Privatizou-se a banca, a EDP, a REN e os CTT; criaram-se empresas concorrentes; surgiram os ditos mercados livres; fazem-se reestruturações com base na dispensa de colaboradores, no encerramento de balcões, na dificuldade de acesso, na criação de taxas e de taxinhas, enfim na exploração de clientes, sobretudo, dos mais carecidos e dos mais iletrados. E isto contamina os serviços do Estado: menos funcionários, salários reais mais baixos, menor qualidade do atendimento. Em muitos casos, de que os mais emblemáticos são os da Saúde, da Educação e da área dos seguros, surgiram alternativas no setor privado, muitas vezes com vantagem sobre o setor público, exceto em situações mais críticas, em que se impõe o recurso aos serviços públicos.
Em tempo de crise, todos exigem que o Estado lhes pague o efeito económico e social da crise, mas, em vez da concorrência que dê diversidade de preços, fazem cartel e são oportunistas no aumento de preços. E, até em normalidade, os interesses privados capturam a seu favor a máquina do Estado. Que é a municipalização de certos setores senão a via para privatizar por concessão ou por adjudicação e sem diminuir o peso da máquina da administração central?
Diz-se que os países do Leste crescem mais do que Portugal (agora, só a Roménia cresce mais do que nós), mas ninguém se pergunta a que preço social se constrói esse crescimento. Estamos fartos de países ricos em que as desigualdades são brutais e a maior parte dos cidadãos são pobres. Já se dizia, no tempo do XIX Governo Constitucional, que o país estava melhor e os portugueses pior. E, hoje, alguns dizem que os cofres públicos estão cheios e os portugueses estão a empobrecer.
Agradeço a sugestão de Horta Osório, mas não quero esse percurso. O crescimento tem se ser equitativo. Aliás, o ex-banqueiro teve sobre si a aplicação de multa em montante significativo, não por crimes financeiros, mas por erros na gestão da crise do seu banco. Milagres, onde estão?
Talvez seja melhor pensar em organizar a empresa/serviço, em fazer bom planeamento, em monitorizar, em avaliar e em reformular, bem como investir na formação de gestores e de trabalhadores, criar condições de trabalho digno, promovendo a sadia articulação entre a responsabilidade laboral e a familiar e social. Talvez tenhamos de ir por aí.

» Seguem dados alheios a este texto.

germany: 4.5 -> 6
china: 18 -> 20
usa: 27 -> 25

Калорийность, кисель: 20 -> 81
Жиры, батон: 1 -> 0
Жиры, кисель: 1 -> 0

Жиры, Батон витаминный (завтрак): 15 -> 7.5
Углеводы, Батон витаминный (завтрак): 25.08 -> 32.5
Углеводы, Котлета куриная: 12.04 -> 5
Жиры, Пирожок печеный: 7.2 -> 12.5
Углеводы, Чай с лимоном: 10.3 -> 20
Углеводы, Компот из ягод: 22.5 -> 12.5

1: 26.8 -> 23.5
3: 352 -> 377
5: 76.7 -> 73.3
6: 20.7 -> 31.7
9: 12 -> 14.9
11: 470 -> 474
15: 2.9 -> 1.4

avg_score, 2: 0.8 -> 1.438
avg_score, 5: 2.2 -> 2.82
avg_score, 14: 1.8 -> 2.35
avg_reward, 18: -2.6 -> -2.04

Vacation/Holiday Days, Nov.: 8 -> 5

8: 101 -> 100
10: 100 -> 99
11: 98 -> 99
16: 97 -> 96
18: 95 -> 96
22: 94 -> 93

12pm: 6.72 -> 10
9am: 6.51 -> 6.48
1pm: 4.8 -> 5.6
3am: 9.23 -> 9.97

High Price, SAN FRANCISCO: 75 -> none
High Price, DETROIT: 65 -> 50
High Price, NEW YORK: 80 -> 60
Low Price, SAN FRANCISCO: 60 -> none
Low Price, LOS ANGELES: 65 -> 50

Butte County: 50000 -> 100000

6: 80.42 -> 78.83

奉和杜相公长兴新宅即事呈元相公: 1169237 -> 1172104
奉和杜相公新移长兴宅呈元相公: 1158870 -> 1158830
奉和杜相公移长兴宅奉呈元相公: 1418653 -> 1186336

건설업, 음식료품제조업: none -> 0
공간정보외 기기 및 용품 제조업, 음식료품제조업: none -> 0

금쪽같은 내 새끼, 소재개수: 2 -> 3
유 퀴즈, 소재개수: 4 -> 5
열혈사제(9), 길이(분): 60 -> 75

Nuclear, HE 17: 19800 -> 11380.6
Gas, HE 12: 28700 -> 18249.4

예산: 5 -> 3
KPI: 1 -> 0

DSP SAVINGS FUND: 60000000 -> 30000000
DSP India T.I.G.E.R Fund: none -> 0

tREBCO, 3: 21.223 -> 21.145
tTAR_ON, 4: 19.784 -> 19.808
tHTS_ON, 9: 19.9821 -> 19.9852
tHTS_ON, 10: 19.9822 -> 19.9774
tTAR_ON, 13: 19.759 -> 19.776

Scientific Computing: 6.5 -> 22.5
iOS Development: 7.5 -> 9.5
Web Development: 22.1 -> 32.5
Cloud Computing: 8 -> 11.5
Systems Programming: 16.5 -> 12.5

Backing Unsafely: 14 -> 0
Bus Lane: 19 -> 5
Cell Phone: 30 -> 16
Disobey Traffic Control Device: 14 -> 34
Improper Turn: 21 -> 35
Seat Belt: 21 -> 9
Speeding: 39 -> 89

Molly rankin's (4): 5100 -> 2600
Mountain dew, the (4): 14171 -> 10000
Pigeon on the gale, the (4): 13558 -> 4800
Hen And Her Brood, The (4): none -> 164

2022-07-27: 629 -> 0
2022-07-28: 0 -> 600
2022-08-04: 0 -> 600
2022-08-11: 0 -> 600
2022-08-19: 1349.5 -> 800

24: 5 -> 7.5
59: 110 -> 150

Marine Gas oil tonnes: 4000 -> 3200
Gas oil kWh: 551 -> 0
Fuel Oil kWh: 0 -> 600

O império do laissez faire, laissez passer não dá bons resultados num modelo económico que se deixou estrangular pelo capitalismo financeiro feroz e sem rosto, que produz a economia que mata, em vez de provocar bem-estar e promover o bem comum. E nunca deveria ser pensável suspender a democracia, minimizando as questões partidárias. Do debate deve fazer-se luz e decisão.
O Natal também devia servir para refletir sobre a marcha da economia.